● About this task
Copy the passage on Kubernetes components from "There are several" up to and including "Docker or rkt.", word for word.

[Selected text — start]

Here we briefly go over each component. For more in depth study, visit Kubernetes documentation site.

I. Kubernetes master
The Kubernetes master is the main component of the Kubernetes cluster. It serves several functionalities, such as the following:

  • Authorization and authentication
  • RESTful API entry point
  • Container deployment scheduler to Kubernetes nodes
  • Scaling and replicating controllers
  • Reading the configuration to set up a cluster

There are several daemon processes that form the Kubernetes master’s functionality, such as kube-apiserver, kube-scheduler and kube-controller-manager. Also, Hypercube and the wrapper binary can launch all these daemons. In addition, the Kubernetes command-line interface, kubect can control the Kubernetes master functionality.

II- Kubernetes node
The Kubernetes node is a slave node in the Kubernetes cluster. It is controlled by the Kubernetes master to run container applications using Docker or rkt.

III- etcd
etcd is the distributed key-value data store. It can be accessed via the RESTful API to perform CRUD operations over the network. Kubernetes uses etcd as the main data store.

[Selected text — finish]
[Records — start]

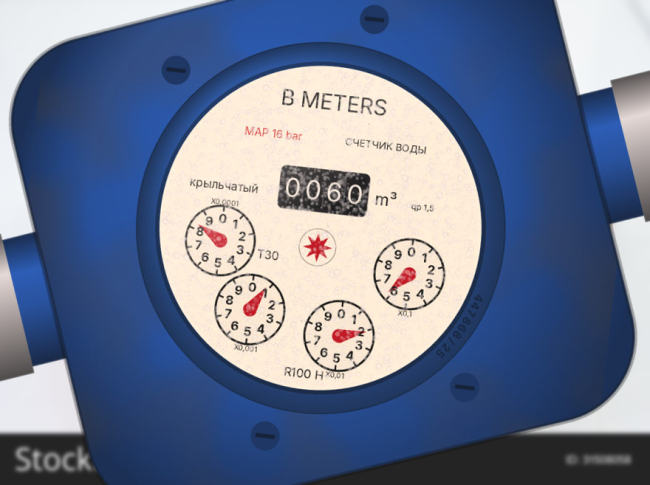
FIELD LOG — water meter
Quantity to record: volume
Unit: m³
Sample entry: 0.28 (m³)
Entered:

[Records — finish]

● Task answer
There are several daemon processes that form the Kubernetes master’s functionality, such as kube-apiserver, kube-scheduler and kube-controller-manager. Also, Hypercube and the wrapper binary can launch all these daemons. In addition, the Kubernetes command-line interface, kubect can control the Kubernetes master functionality.

II- Kubernetes node
The Kubernetes node is a slave node in the Kubernetes cluster. It is controlled by the Kubernetes master to run container applications using Docker or rkt.